Taking the company off the stock market needed the approval of the High Court and also of shareholders. The final act in the process was to have been a shareholder meeting on Wednesday after which Dunloe Ewart would quickly cease to be a public company. Up until late last month it looked as though the meeting would be a mere formality but then Mr Liam Carroll appeared on the Dunloe Ewart share register.

The reclusive Dublin builder started buying Dunloe Ewart shares in the market and very quickly assembled a 14.97 per cent stake. It was assumed that Mr Carroll had his eyes on some of Dunloe Ewart's prime sites in the Dublin docks - the Sir John Rogerson's Quay site in particular - and wanted to block the privatisation with a view to forcing Mr Smyth to do a deal with him.
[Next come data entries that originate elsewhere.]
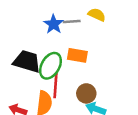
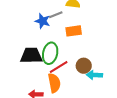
orange rectangle: (77, 55) -> (74, 31), moved
red line: (56, 86) -> (59, 67), turned 72

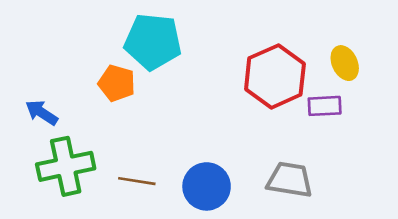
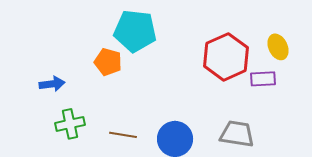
blue arrow: (42, 113) -> (52, 84), turned 140
green cross: (66, 166) -> (70, 124), size x0.7

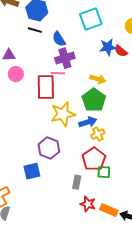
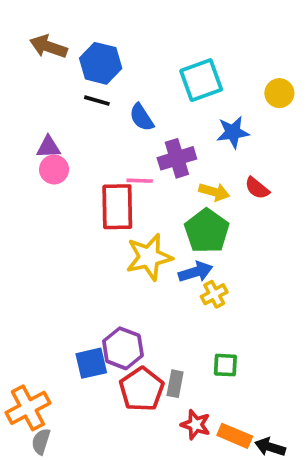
red semicircle: (121, 51) -> (257, 188), moved
purple cross: (65, 58) -> (177, 158), moved
pink circle: (16, 74) -> (54, 169), moved
purple hexagon: (49, 148) -> (123, 348), moved
red pentagon: (94, 159) -> (142, 389), moved

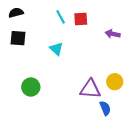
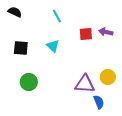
black semicircle: (16, 13) -> (15, 12), turned 40
red square: (81, 19) -> (86, 34), moved
black square: (18, 38) -> (21, 48), moved

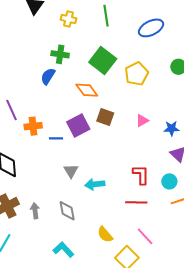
But when Mr Smyth called Mr Carroll's bluff this week, the builder's response implied that he had another agenda. On Monday Mr Smyth announced that the company was going to abandon the privatisation plan as a result of both Mr Carroll's stake building and an approach from another property company, Orb Estates. Mr Carroll responded by going to the High Court to try, unsuccessfully as it transpired, to force the company to go ahead with the meeting. Quite what Mr Carroll would have done at the meeting was unclear, but it has been suggested that he planned to combine with Mr Phil Monahan, another developer and shareholder, to defeat Mr Smyth. But then what?

Orb Estates emerged as a bidder more than two weeks ago but Dunloe Ewart kept the lid on its approach for a week by claiming that under stock exchange rules it did not have to deal with Orb as the British group could not prove it had the finances to mount a bid. Orb Estates, which is backed by Lynch Talbot, a Channel Island-based venture capital group, had to go to the Irish Takeover Panel to force Dunloe Ewart to treat with it.
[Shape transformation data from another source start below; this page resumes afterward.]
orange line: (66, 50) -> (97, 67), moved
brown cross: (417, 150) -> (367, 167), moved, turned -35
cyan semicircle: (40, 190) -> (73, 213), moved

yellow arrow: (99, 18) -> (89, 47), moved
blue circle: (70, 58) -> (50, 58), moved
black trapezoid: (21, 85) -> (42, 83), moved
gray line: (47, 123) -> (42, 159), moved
Mr Smyth now plans to have talks with both Orb Estates and Mr Carroll. He has offered the Dublin builder a seat on the board, but is safe in the knowledge that he is unlikely to accept. Notwithstanding his abhorrence of a public profile the developer will be deterred by the stipulation that board members must offer any major property developments to the company before they can undertake them privately.

Orb Estates is seeking a number of preconditions before making a bid, the most significant being that the board supports the bid. Mr Smyth and the other directors are loath to do so as Orb Estates is understood to be only interested in the UK property portfolio. The Irish properties, many of which are subject to joint venture agreements, would be sold off which would present both personal and professional problems for Mr Smyth and his management team. Even in the dog-eat-dog world of property development, personal relationships with other developers are important and agreements have to be honoured, according to Mr Smyth.
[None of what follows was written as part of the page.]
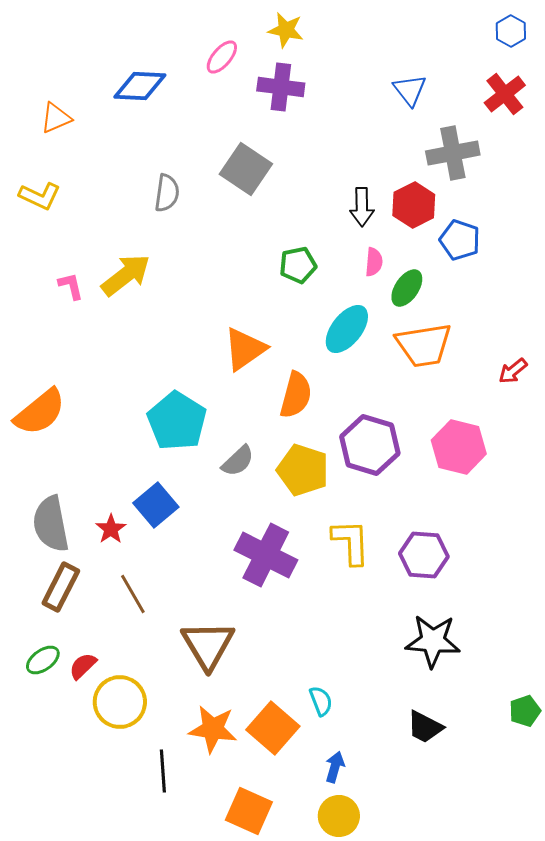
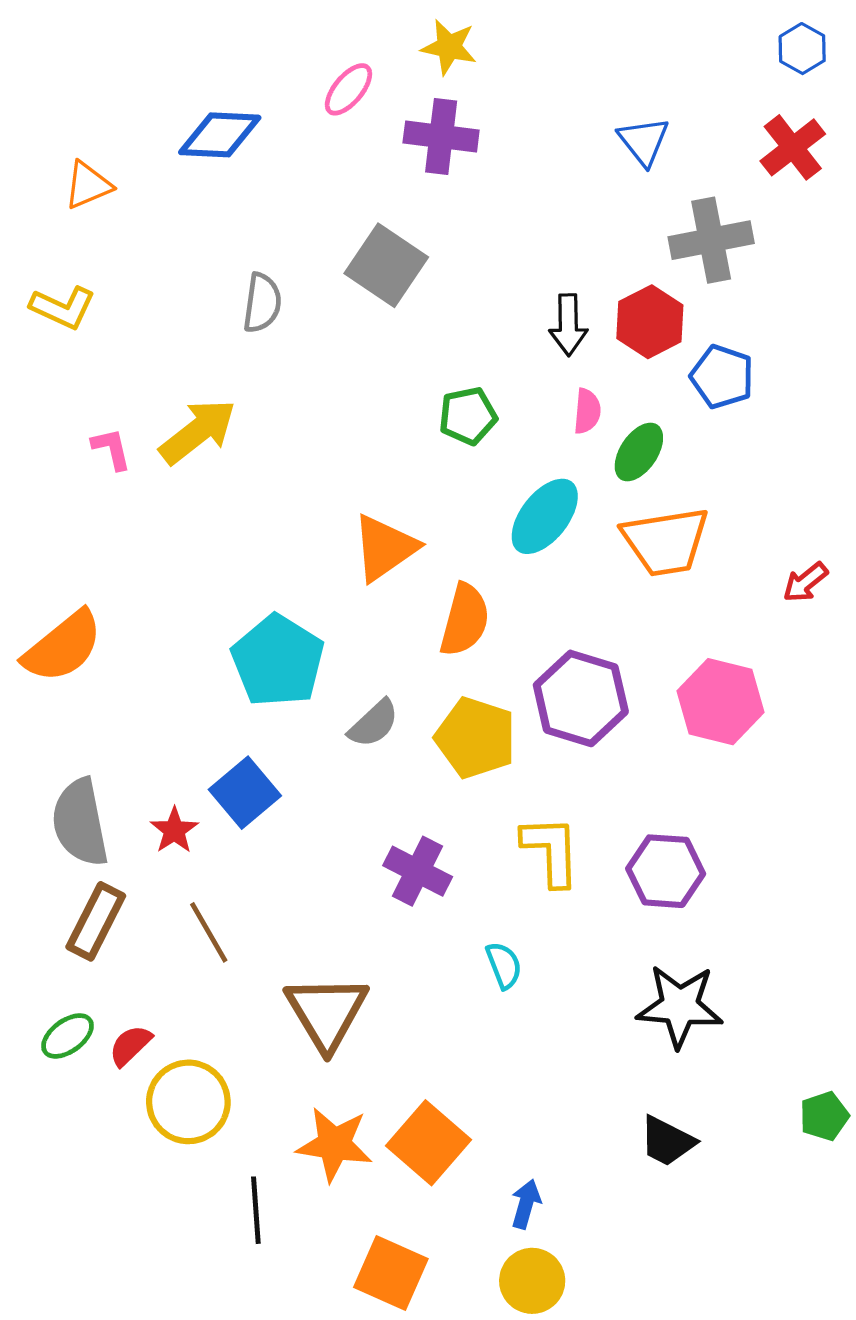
purple cross: (266, 555) -> (418, 871), size x0.7
cyan semicircle: (321, 701) -> (504, 965), moved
It seems more likely that Mr Smyth will come to some arrangement with Mr Carroll and Mr Monahan. Surprisingly Mr Smyth has never met Mr Carroll - further evidence of the builder's reclusive nature some would say - but the two men are experienced deal makers.

For the rest of Dunloe Ewart's shareholders there is little to be done other than to sit on the sidelines and watch. The good news is that whatever happens the upshot is likely to be a better deal than the 51 cents in cash and loans that Mr Smyth was offering.